(Extracted entries Opens)
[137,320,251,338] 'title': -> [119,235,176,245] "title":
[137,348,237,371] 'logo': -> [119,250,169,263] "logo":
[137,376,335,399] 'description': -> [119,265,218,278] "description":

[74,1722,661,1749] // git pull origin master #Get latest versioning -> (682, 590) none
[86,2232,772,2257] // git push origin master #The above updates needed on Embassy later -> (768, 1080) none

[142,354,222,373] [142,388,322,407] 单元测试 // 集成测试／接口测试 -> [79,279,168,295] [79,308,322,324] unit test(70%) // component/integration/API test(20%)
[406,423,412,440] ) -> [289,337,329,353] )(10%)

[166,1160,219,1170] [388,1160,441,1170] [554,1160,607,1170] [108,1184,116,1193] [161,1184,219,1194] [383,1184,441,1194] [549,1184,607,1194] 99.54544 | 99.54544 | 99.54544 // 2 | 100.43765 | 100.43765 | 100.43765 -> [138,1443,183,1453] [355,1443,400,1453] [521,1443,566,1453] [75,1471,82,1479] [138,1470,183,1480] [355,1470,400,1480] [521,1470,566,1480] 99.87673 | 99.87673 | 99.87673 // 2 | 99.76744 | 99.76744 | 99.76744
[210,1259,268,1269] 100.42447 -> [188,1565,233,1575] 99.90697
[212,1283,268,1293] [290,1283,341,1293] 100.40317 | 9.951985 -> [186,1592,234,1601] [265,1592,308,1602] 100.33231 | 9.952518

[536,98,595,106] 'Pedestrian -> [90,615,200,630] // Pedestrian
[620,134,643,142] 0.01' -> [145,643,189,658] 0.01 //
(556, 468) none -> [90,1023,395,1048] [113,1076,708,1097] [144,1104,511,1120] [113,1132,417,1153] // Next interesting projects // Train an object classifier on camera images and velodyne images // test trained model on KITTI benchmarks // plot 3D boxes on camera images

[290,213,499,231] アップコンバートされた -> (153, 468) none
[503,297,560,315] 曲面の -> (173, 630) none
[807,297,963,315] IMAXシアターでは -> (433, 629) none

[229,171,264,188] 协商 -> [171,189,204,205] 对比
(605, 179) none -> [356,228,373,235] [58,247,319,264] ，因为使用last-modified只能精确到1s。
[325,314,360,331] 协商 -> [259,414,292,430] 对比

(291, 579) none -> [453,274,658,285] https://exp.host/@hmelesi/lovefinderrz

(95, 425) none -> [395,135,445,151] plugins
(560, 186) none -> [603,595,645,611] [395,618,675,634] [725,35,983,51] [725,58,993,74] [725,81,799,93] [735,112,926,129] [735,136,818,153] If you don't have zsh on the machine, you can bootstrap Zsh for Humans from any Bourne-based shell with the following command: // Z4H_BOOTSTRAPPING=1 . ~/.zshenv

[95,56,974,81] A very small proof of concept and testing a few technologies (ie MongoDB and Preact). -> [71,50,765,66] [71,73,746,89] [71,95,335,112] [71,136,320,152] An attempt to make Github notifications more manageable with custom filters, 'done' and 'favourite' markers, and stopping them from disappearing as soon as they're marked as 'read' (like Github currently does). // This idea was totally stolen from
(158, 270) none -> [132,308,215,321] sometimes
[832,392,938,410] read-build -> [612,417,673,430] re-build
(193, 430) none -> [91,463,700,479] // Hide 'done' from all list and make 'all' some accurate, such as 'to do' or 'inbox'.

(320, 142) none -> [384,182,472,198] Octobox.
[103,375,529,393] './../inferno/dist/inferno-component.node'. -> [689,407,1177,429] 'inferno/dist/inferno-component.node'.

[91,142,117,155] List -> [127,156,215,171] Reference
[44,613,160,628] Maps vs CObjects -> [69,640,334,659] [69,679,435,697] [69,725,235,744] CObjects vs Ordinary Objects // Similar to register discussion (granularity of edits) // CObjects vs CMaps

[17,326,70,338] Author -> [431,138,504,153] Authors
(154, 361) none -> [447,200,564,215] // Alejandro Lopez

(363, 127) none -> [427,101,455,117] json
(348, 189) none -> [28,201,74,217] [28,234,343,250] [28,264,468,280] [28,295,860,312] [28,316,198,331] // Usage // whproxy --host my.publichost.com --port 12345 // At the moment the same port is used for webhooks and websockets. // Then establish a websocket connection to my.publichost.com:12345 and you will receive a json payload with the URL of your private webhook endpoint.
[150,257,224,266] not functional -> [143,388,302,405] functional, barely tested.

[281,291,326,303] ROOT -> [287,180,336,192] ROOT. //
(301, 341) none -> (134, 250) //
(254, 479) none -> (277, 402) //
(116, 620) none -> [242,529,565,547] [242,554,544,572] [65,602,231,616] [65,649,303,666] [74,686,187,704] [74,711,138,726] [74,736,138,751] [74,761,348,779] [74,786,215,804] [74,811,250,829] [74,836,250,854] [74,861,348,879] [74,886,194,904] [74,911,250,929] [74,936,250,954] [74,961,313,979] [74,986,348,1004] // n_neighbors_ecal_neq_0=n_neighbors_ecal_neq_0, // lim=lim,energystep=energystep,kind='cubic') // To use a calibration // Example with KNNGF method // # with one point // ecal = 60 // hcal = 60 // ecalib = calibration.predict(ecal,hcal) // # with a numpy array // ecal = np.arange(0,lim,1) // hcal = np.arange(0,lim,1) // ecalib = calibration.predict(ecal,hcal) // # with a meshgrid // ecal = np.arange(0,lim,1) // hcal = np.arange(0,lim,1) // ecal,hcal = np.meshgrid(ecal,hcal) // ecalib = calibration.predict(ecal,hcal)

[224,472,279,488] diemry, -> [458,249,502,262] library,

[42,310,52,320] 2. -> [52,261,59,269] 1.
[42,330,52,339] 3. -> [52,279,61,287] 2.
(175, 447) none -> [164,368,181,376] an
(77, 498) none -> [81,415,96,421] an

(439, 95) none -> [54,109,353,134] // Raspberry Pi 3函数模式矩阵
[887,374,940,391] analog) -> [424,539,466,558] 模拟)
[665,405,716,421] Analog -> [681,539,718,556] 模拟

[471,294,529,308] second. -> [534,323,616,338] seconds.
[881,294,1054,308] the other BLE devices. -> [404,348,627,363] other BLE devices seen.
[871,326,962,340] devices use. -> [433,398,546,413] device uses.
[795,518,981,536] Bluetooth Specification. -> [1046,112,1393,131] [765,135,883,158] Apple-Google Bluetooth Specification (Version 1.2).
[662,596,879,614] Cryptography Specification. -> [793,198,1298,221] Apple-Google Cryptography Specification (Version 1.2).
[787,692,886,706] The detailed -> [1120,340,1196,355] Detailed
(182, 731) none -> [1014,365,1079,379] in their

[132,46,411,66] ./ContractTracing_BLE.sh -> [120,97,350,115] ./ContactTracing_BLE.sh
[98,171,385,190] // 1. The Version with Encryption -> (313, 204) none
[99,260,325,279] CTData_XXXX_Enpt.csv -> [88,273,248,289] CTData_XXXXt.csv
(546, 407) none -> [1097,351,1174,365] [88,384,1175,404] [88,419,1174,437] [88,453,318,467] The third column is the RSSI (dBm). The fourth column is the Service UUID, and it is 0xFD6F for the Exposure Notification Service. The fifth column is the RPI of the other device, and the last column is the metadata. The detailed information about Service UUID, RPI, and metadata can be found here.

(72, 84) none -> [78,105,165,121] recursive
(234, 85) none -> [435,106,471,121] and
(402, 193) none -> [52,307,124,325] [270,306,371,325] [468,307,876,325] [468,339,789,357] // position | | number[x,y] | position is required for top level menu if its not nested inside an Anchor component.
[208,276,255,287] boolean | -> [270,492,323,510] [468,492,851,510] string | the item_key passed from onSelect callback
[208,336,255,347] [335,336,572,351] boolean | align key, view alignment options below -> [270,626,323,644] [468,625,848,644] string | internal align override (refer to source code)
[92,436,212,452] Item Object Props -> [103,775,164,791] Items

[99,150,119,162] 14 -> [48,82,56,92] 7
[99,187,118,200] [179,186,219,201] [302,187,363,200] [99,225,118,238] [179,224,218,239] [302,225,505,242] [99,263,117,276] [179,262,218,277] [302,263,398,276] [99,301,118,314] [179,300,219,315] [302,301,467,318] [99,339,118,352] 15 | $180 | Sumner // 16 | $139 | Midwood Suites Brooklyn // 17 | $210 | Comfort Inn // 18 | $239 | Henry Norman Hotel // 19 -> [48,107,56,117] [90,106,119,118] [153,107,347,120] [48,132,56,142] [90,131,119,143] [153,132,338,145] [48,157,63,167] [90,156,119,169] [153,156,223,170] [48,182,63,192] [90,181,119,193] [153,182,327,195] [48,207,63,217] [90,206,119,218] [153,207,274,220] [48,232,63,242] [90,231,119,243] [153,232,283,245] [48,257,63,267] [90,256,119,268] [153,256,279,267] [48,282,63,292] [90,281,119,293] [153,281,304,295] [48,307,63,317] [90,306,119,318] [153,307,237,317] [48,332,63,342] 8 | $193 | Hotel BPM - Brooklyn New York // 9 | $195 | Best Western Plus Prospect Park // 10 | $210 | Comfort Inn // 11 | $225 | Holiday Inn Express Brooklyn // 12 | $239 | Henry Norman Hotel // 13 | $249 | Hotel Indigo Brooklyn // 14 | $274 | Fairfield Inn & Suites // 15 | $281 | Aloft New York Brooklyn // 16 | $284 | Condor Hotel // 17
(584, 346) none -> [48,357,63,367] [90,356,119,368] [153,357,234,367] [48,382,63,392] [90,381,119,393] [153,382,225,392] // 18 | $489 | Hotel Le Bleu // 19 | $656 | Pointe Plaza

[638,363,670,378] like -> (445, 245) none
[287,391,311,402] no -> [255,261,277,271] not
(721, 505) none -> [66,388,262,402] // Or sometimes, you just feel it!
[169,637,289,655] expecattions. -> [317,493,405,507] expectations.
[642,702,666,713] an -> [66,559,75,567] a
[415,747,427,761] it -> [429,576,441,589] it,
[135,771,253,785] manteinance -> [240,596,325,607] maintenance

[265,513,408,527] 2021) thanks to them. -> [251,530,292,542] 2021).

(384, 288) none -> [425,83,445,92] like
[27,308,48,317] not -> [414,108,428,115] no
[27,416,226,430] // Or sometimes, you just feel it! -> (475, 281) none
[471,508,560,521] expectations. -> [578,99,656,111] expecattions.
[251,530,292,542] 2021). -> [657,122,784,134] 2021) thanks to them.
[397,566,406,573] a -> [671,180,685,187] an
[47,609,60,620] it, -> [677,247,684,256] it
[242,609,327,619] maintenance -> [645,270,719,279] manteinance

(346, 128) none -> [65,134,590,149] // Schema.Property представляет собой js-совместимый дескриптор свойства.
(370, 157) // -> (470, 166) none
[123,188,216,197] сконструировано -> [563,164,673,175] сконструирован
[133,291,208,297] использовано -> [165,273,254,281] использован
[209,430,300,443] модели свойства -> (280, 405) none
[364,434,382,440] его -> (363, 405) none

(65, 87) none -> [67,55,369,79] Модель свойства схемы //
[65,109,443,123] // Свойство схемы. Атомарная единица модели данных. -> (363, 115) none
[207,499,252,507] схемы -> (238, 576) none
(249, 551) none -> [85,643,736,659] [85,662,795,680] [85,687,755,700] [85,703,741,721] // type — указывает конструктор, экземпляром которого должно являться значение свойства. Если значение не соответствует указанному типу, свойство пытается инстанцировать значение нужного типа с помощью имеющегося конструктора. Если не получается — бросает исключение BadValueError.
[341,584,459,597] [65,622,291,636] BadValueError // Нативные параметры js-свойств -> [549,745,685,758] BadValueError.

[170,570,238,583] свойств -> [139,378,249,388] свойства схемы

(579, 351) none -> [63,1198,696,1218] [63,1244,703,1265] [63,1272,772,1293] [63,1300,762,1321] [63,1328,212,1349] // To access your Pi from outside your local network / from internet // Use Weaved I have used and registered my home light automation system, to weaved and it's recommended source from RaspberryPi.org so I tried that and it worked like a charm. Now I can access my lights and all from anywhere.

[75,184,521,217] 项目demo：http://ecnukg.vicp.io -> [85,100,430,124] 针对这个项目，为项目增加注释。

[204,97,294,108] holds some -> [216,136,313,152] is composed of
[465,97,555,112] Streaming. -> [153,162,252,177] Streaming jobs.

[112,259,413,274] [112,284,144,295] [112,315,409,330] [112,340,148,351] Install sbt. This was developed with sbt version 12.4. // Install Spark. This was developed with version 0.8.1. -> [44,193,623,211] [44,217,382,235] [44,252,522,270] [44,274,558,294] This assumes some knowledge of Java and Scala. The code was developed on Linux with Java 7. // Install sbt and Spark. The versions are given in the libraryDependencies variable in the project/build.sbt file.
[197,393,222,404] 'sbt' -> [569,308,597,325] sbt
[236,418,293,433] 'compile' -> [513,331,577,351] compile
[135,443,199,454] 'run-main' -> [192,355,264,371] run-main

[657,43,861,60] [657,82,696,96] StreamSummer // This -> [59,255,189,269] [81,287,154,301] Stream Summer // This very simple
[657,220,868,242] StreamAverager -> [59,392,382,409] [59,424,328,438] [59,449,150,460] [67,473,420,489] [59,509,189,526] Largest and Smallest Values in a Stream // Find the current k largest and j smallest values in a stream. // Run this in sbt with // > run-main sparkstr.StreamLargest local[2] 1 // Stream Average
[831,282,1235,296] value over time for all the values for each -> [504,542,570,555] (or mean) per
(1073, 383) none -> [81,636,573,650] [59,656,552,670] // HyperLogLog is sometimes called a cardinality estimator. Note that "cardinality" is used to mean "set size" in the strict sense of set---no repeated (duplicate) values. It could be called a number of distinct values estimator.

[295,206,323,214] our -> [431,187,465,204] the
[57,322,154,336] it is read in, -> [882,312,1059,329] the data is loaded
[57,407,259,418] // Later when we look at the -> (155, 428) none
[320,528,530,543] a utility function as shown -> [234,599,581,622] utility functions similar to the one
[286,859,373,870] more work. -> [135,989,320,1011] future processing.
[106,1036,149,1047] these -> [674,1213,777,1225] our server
(Extracted entries Closes)
What is being asked:
All that belongs in your answer is the stretch of entries above from the line with "[503,297,560,315] 曲面の -> (173, 630) none" through the line with "(320, 142) none -> [384,182,472,198] Octobox.", printed exactly.

Final answer:
[503,297,560,315] 曲面の -> (173, 630) none
[807,297,963,315] IMAXシアターでは -> (433, 629) none

[229,171,264,188] 协商 -> [171,189,204,205] 对比
(605, 179) none -> [356,228,373,235] [58,247,319,264] ，因为使用last-modified只能精确到1s。
[325,314,360,331] 协商 -> [259,414,292,430] 对比

(291, 579) none -> [453,274,658,285] https://exp.host/@hmelesi/lovefinderrz

(95, 425) none -> [395,135,445,151] plugins
(560, 186) none -> [603,595,645,611] [395,618,675,634] [725,35,983,51] [725,58,993,74] [725,81,799,93] [735,112,926,129] [735,136,818,153] If you don't have zsh on the machine, you can bootstrap Zsh for Humans from any Bourne-based shell with the following command: // Z4H_BOOTSTRAPPING=1 . ~/.zshenv

[95,56,974,81] A very small proof of concept and testing a few technologies (ie MongoDB and Preact). -> [71,50,765,66] [71,73,746,89] [71,95,335,112] [71,136,320,152] An attempt to make Github notifications more manageable with custom filters, 'done' and 'favourite' markers, and stopping them from disappearing as soon as they're marked as 'read' (like Github currently does). // This idea was totally stolen from
(158, 270) none -> [132,308,215,321] sometimes
[832,392,938,410] read-build -> [612,417,673,430] re-build
(193, 430) none -> [91,463,700,479] // Hide 'done' from all list and make 'all' some accurate, such as 'to do' or 'inbox'.

(320, 142) none -> [384,182,472,198] Octobox.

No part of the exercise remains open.